Records from a data collection
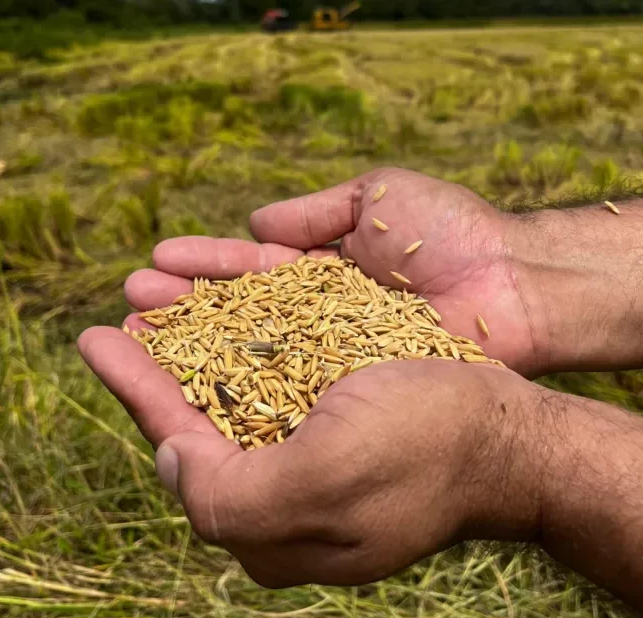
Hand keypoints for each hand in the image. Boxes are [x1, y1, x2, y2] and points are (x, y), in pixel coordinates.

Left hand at [78, 326, 543, 586]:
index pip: (184, 452)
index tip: (96, 339)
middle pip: (204, 421)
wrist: (509, 434)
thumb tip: (168, 461)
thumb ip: (228, 494)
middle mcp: (288, 493)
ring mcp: (318, 454)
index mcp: (273, 524)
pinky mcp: (344, 420)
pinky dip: (246, 339)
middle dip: (159, 363)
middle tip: (124, 312)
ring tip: (160, 298)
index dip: (137, 391)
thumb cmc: (425, 450)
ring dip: (195, 342)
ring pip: (237, 393)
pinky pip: (278, 376)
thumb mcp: (323, 483)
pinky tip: (225, 310)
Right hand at [122, 168, 546, 375]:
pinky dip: (243, 386)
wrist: (513, 287)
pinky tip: (196, 383)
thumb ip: (318, 212)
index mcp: (328, 273)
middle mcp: (324, 321)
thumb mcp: (378, 197)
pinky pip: (289, 390)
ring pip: (254, 356)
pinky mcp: (352, 395)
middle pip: (242, 316)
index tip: (155, 264)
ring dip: (198, 346)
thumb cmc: (453, 233)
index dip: (205, 267)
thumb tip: (256, 216)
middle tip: (129, 307)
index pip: (252, 271)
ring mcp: (337, 362)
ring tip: (141, 337)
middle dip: (186, 309)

Work request
The answer must be every line of the records above that holds the word "middle".

Exercise answer
middle pip: (204, 421)
middle mcp: (288, 493)
middle dip: (159, 363)
middle tip: (124, 312)
middle mcp: (324, 321)
middle pip: (242, 316)
middle tip: (129, 307)
middle dip: (186, 309)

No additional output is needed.